Rialta ofrece una versión reducida del texto original aparecido en Revista de Occidente.

Cubierta de la 'Revista de Occidente' dedicada a la "Teoría de la retaguardia, febrero, 2023
Cubierta de la ‘Revista de Occidente’ dedicada a la «Teoría de la retaguardia, febrero, 2023

¿Por qué escribí una teoría de la retaguardia?

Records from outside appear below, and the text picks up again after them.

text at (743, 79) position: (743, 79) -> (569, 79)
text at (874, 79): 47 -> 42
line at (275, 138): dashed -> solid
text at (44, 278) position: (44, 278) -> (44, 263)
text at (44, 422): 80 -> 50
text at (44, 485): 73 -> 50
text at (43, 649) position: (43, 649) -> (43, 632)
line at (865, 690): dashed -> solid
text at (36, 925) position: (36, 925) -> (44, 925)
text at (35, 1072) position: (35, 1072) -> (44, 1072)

Escribí Teoría de la retaguardia (consonni, 2018) como homenaje crítico a un libro que creí superado: Teoría de la vanguardia. Ese monumento que Peter Burger había dedicado a las dos tareas más importantes que, a su juicio, demandaba el arte en los años setenta del siglo XX: romper la representación y disolver la frontera que lo separaba de la vida. El fracaso en esta doble empresa habría certificado, según él, la derrota de la vanguardia y quizá algo peor: su imposibilidad. Así pues, no me quedó otra opción que escribir en el ámbito de un gran fiasco, aunque nunca para llorar por él ni maquillarlo. Sobre todo, porque nuestra época no está marcada por la distancia entre el arte y la vida, sino por una tensión, también irresuelta, entre el arte y la supervivencia, que es la continuación de la vida por otros medios. (Eso sí, más precarios).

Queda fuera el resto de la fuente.